Au sein de cette voix partagée, la voix masculine du « je » apparaît et disparaît. Nous allons analyser plus loin la voix du « je » masculin, car elle s’apparente à la notion de la voix lyrique dans l’organisation chaotique du poème que nous avons essayé d’esquisser jusqu’ici. Toutefois, comme nous l’avons remarqué auparavant, ce sujet ne se présente que comme un avenir dans le poème. Alors, s’agit-il d’une vraie voix lyrique ? Quelle est donc l’identité de cette voix, quel est son timbre, sa tonalité ?


    1. La voix lyrique


Dans la quatrième partie de « Do Mundo », le poète se définit ainsi : Sou eu, assimétrico, artesão, anterior/ - na infância, no inferno/ Desarrumado num retrato em ouro todo aberto (OPC, p. 553)198. L’adjectif « asymétrique » est entouré de virgules, ce qui confère également une asymétrie au vers ; la prosodie est défaite, rompue, brisée. Ainsi, le vers prend la forme du « moi » qui s’y annonce, qui chante son identité, son « je ». Le poème est son portrait doré. Cet extrait renvoie à la notion actuellement la plus courante du poème lyrique : le chant d’un « moi ». Toutefois, le poème n’acquiert que sporadiquement cette forme ; dans sa plus grande partie, il énonce des actes, décrit des paysage, se fonde sur un discours sur le monde, comme le montre le vers qui ouvre cette quatrième partie : A alimentação simples da fruta,/ a sabedoria infusa,/ as constelações ao alto zoológicas arquejando, brutais (OPC, p. 545)199. L’idée de musicalité apparaît parfois dans le poème d’une façon claire, comme l’illustre cet extrait : Morte, aqui, num poema, atrás, adiante,/ morte com música (OPC, p. 548)200. Elle sous-tend toute la lecture puisque poésie et chant ont une relation étroite.
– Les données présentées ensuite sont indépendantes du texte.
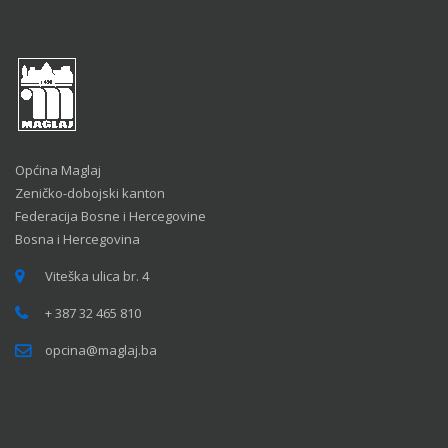
Općina Maglaj
Zeničko-dobojski kanton
Federacija Bosne i Hercegovine
Bosna i Hercegovina
Viteška ulica br. 4
+ 387 32 465 810
opcina@maglaj.ba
Cependant, à l’époque contemporaine, cette relation ne va pas de soi ; il semble même que, tout en évoluant autour de cette relation, l’on évite d’éclairer sa nature. C’est pourquoi nous allons examiner quelques notions préalables avant de poursuivre l’analyse de la voix lyrique et ensuite la relation entre la voix et le monde.